Por Mariana de Andrade Bedin

O uso e o interesse pela tridimensionalidade para muitos parece ser algo recente e de última tecnologia, porém já interessava a Leonardo Da Vinci, Giotto e Caravaggio, que com o uso da perspectiva, foco e ponto de fuga trazia a suas pinturas a ilusão de profundidade e partes que pareciam “sair” de suas telas.

Pina em 3D foi a forma encontrada por Wim Wenders de representar com intensidade nas telas dos cinemas às coreografias da alemã Pina Bausch, grande ícone da dança contemporânea. A antiga companhia da coreógrafa reconstitui algumas das coreografias mais marcantes, tanto no cenário comum do teatro, quanto em externas.

O uso do 3D é bem-vindo quando os dançarinos ao recriarem as danças para a câmera, esta não se mantém no lugar do espectador, da plateia, ela invade os movimentos deles e nos faz analisarmos minimamente e sem pressa os movimentos dos braços, do torcer do tórax, do entrelaçar dos corpos e também fica no meio dos dançarinos e nos faz participar do espetáculo.

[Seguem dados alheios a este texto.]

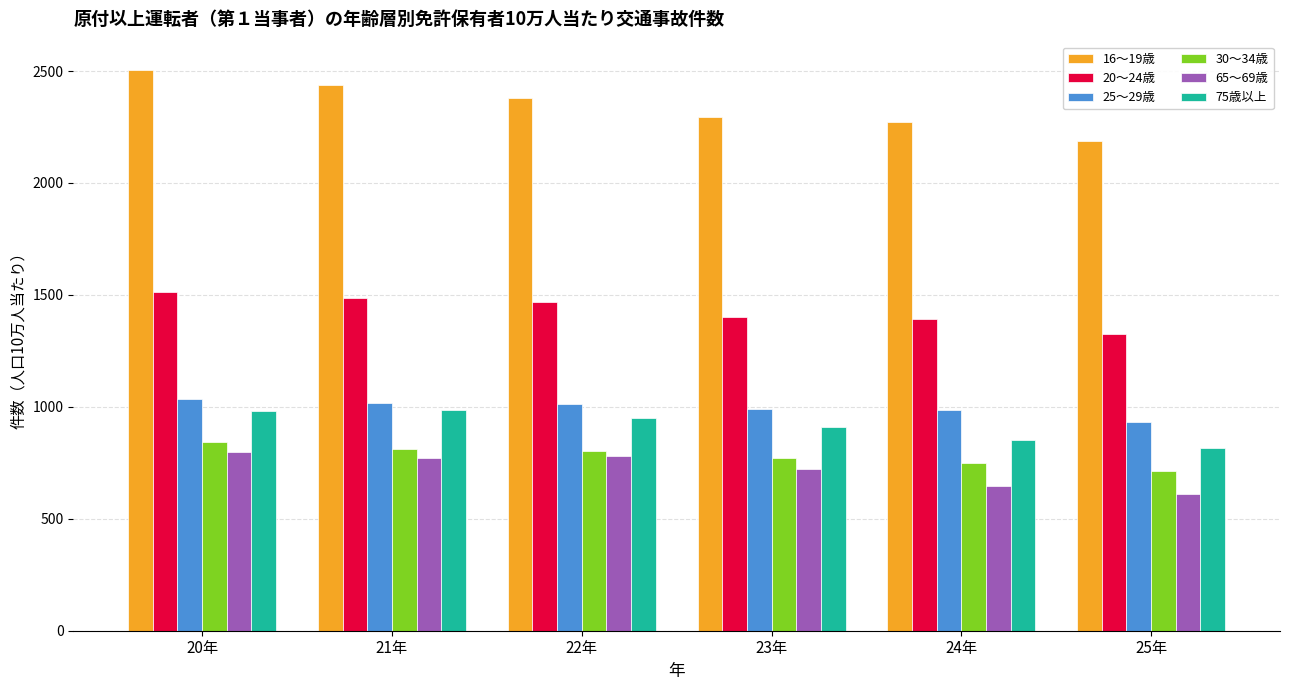

At which category is the sum across all series the highest?

20年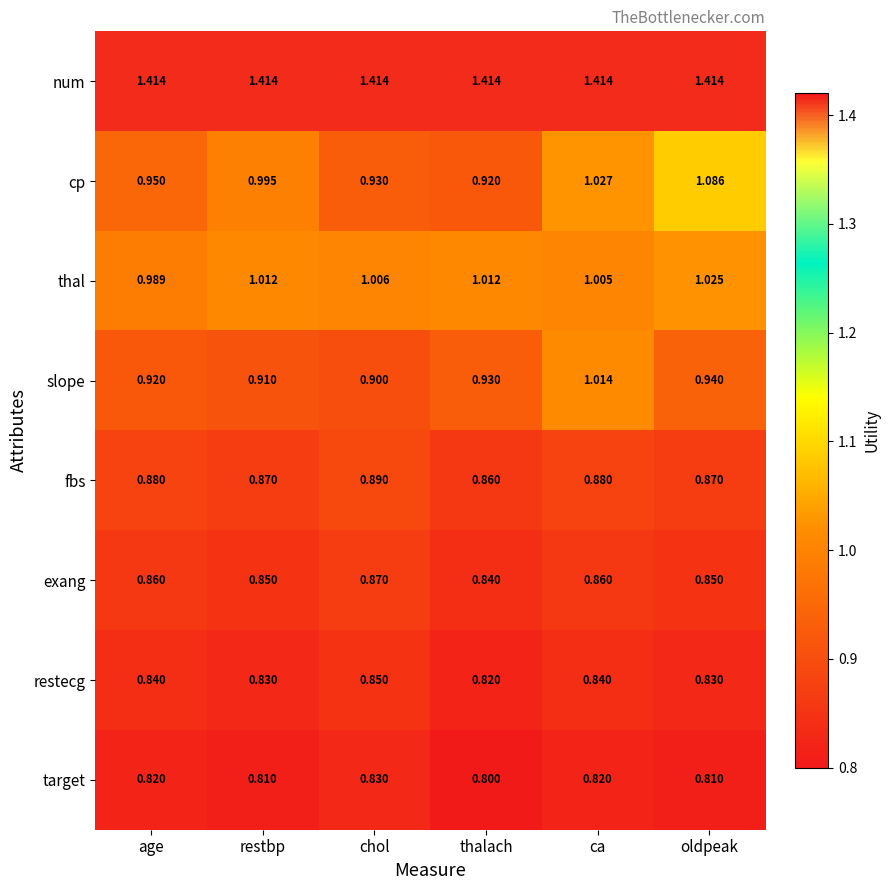

Between ca and oldpeak, which series saw the biggest shift?

slope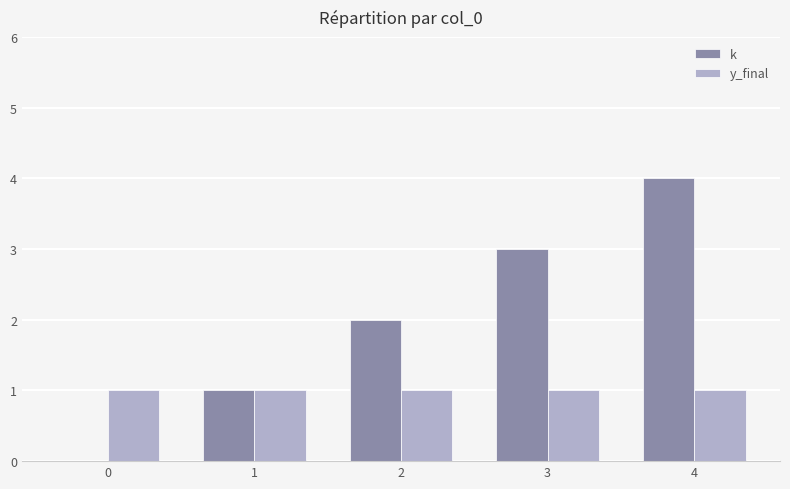

Which series has the largest total across all categories?

k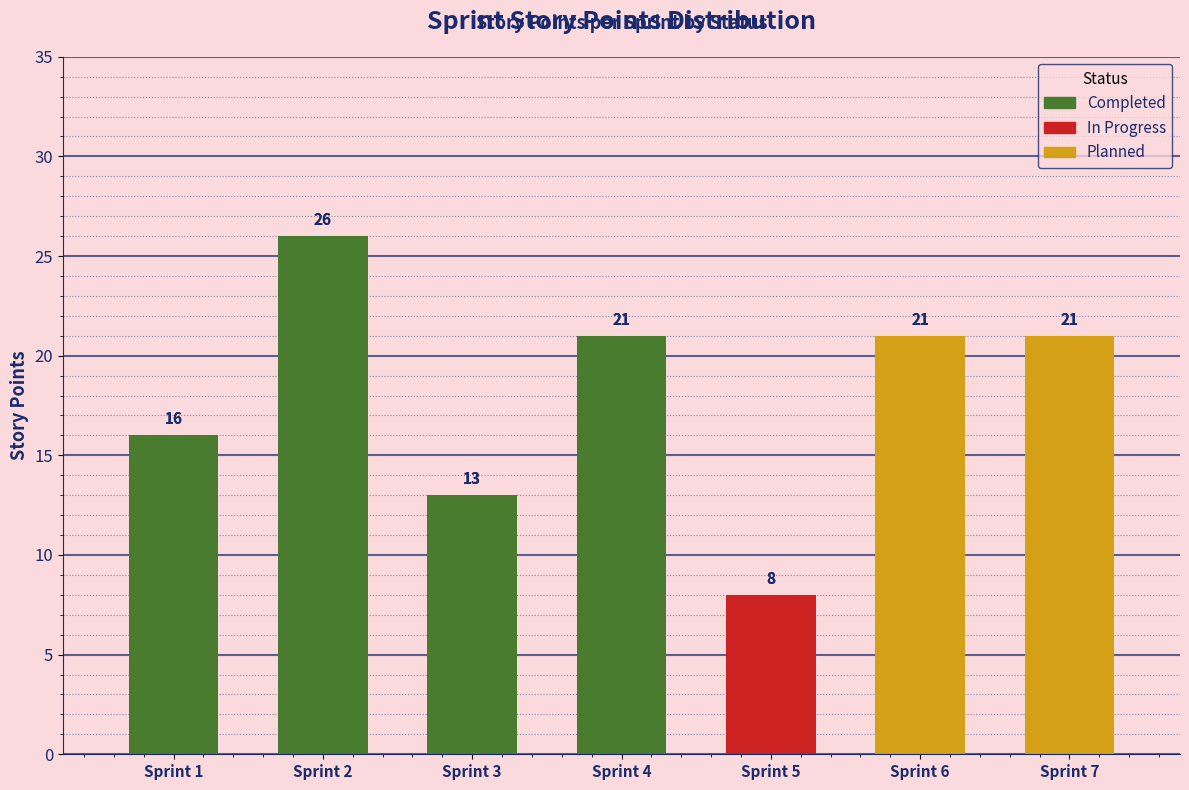

Reading left to right, list all the values displayed in this chart.

Sprint 1=16	Sprint 2=26	Sprint 3=13	Sprint 4=21	Sprint 5=8	Sprint 6=21	Sprint 7=21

Outro ponto interessante é que na maioria dos planos ele mantém distância dos dançarinos, para assim não delimitar o espaço e deixar a gosto do espectador observar da perspectiva que mais o interessar dentre tantos movimentos e pessoas, ou até mesmo aonde a cena se passa.

Esta perspectiva existente no 3D dá a sensação que os dançarinos deslizam em frente a plateia e que estes estão sendo vistos “ao vivo”, traz uma atmosfera bastante imersiva e o torna um filme bastante sensorial, diferente dos filmes hollywoodianos em 3D feitos em sua maior parte em computador, é um filme mais humano.